Não acredito que os bahá'ís sejam moralmente relativistas ou moralmente absolutistas, ou socialmente conservadores ou socialmente progressistas. Qualquer movimento que surja trazendo em si novos paradigmas de pensamento não pode ser definido com pressupostos que definiam modelos precedentes. A relatividade trazida por Einstein não poderia ser explicada nos parâmetros newtonianos, ou a evolução wallace-darwinista não pode ser explicada com conceitos de Lamarck.
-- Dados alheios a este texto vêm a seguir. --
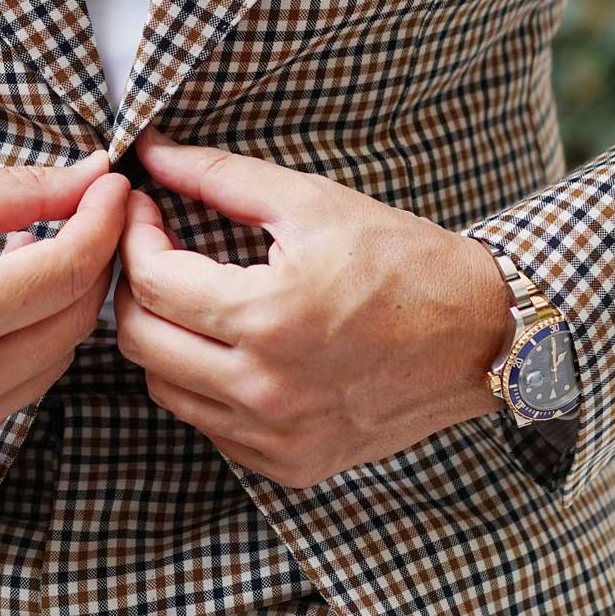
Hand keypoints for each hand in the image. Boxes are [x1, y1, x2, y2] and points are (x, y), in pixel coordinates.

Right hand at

A fé bahá'í tem uma visão própria da realidade social (livre da agressividade e da violência extremista) e também da necessidade compulsória da educação (repare-se no termo: compulsória implica uma necessidade vital, mas que não se faz uma obrigatoriedade cega).
Uma das diferenças, Pedro e Marco, entre as religiões com as quais a Fé Bahá'í tem relação (Islão, sufista, xiita e sunita, Cristianismo, Zoroastrianismo e Judaísmo) é que a ausência de clero nos permite que todos tenhamos uma opinião, mas que não a podemos impor sobre os demais como a realidade absoluta. Sob a consulta e trocas de ideias (como as que surgem neste blog, como nestes comentários) é que nos pode permitir encontrar uma faísca de verdade.
E, por isso, o meu muito obrigado a ambos!
1 - Não percebi...
2 – Ops! "As leis de apedrejamento respondem a necessidades específicas de outros tempos" foi uma gaffe de todo o tamanho! O que eu queria dizer é que os valores eram diferentes.
3 – Na questão da definição do que é a vida, penso que somos bem diferentes. Para a maioria das religiões teístas consideram a vida como uma espécie de purgatório; daqui vamos para o paraíso ou para o inferno; as religiões monistas consideram-na como um local de aperfeiçoamento permanente onde regressamos ciclicamente. Para os baha’is, não existem estes conceitos de inferno, paraíso ou reencarnação. A vida é apenas uma etapa da nossa existência; aqui devemos preparar-nos para a etapa seguinte da nossa existência.
O sexo nada tem de sujo ou indigno. O acto sexual é considerado um impulso natural, que encontra a sua expressão mais digna num casamento monogâmico. Onde é que isto é semelhante ao Islão?
Sem paciência para ler tudo isto só quero perguntar porque esta defesa e este debate sempre para provar as leis islâmicas?
Porquê é que vcs não dão hipótese de que as leis do Alcorão sejam mesmo cruéis e injustas?
Meus queridos aceitar o Islão como sendo uma religião divina não é sinónimo de se tornar muçulmano ou aceitar as suas leis como sendo para o mundo de hoje…
Acho que simplesmente o tempo de Islão passou e as suas leis muito boas para a sua época porém ilógico e inadmissível para hoje.
Marco,
Se calhar não será "expressão mais correcta" mas única aceitável... se isso não é limitativa eu não sei o que será.